A Wet Thrill or Conservation Exploit?
In the summer of 1975, Steven Spielberg’s blockbuster movie ‘Jaws’ was released. I remember the film so well. It was probably the first movie I watched unsupervised in the cinema with my girlfriends – excitement, suspense, and pure fear all rolled into one. And yes, I did watch most of the 2 hours through my fingers. What I didn’t realise at the time, was the damaging legacy this movie would leave for the shark as a species.
After nearly 40 years, the Great white shark is still portrayed as a villain – a blood thirsty, evil, man-eating monster. After every unfortunate shark attack, the debate of shark culling and shark nets is jolted back to life, even though non-invasive methods, such as the Shark Spotters Programme in the False Bay area, are highly effective. Advertising campaigns, like Rethink the Shark, don’t seem to have much of an impact on people’s irrational fear and perception either.
Sixteen million years of evolution created a highly adapted and successful marine apex predator. A striking and graceful creature sadly listed as vulnerable on the IUCN Red List of Threatened Species. The reasons for its decline most of us are familiar with, like the threats from dying in gillnets as bycatch, overfishing for the shark fin soup industry, and death by suffocation in shark nets protecting our beaches.

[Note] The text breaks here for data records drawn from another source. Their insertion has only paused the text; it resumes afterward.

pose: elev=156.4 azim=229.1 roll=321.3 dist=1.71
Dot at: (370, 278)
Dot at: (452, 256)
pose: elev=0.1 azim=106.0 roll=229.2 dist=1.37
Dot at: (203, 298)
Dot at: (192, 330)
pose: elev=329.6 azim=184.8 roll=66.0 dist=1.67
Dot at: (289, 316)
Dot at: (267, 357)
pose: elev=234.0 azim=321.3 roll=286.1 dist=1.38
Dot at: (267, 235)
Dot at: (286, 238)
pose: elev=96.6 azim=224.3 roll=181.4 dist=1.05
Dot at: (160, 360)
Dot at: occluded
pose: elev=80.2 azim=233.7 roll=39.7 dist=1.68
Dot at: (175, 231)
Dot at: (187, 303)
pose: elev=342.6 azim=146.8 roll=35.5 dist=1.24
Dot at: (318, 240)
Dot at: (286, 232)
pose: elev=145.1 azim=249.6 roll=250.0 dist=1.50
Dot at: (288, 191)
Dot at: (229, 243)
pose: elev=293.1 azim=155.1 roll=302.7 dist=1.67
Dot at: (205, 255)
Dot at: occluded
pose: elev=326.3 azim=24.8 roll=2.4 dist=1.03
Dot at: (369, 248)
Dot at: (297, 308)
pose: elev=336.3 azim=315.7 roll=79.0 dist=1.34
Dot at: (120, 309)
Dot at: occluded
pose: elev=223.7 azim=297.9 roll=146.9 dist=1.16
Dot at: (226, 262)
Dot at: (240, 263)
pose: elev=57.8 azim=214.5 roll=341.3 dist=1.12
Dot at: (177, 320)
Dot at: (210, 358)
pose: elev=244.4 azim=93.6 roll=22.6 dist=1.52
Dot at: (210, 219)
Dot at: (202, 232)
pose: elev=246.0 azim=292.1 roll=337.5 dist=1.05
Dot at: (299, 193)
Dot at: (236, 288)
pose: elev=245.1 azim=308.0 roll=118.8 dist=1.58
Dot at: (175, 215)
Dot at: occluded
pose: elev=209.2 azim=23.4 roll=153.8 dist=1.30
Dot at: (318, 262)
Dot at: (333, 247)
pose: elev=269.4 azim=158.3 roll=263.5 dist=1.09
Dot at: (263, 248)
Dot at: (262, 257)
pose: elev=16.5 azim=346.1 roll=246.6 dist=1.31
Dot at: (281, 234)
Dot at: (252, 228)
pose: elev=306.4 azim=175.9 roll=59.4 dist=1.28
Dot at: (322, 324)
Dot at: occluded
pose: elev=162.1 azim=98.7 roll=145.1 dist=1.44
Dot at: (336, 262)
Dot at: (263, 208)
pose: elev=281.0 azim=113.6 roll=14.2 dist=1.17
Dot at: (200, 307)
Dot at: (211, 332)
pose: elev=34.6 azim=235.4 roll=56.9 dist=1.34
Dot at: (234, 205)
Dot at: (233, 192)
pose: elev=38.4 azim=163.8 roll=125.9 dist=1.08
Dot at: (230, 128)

However, what even the research community didn’t realise was how small the global Great white population actually is – estimated to be as low as 3,000-5,000 (at best 10,000). This puts the Great white at a similar risk of extinction as the rhino. Not surprising that some researchers feel its status should be downgraded to threatened.
South Africa is fortunate to have one of the largest Great white populations, especially around Dyer Island (near Gansbaai in the Overberg), where shark tourism has boomed in recent years. It was here, with Fair Trade in Tourism certified Marine Dynamics, where my love for sharks was truly sealed. The boat ride out to Shark Alley is an exhilarating experience in its own right. Mooring, chumming, and waiting. Those not averse to the cold were suiting up, while I stayed on deck with my trusted companion, my camera, waiting for the quintessential triangle slicing through the water’s surface. When it does, the feeling of awe, respect, and pure bliss were overwhelming.
Contrary to popular belief, shark cage diving does not habituate sharks to boats. These highly intelligent and inquisitive creatures just love to suss out anything, including boats. They come up close and personal for the ultimate adrenalin rush. They hang around for maybe 10-15 minutes before moving on. And the waiting game resumes.
I am a self-confessed conservation addict. Every time I am exposed to the immense beauty of the African continent and the plight of so many species, I just want to scream. Tell the world how important it is to protect the few remaining intact eco-systems with all its flora and fauna.
But what I realised when shark cage diving with Marine Dynamics is that you will not love and protect what you don’t understand. Even though shark cage diving is considered contentious, in my mind it plays a hugely important role in changing people’s attitude towards this unfairly treated animal. It raises awareness of the shark’s vulnerable conservation status. It also explains why it is important to have apex predators in our oceans. While giving people a truly once in a lifetime experience – the wet thrill.
The responsible shark diving operator is the vehicle to a greater understanding of sharks in general and making the Great whites ambassadors for its species.
The personal and mind-blowing experience of encountering a Great white up close in its natural environment might just swing people’s perception and save this species from extinction.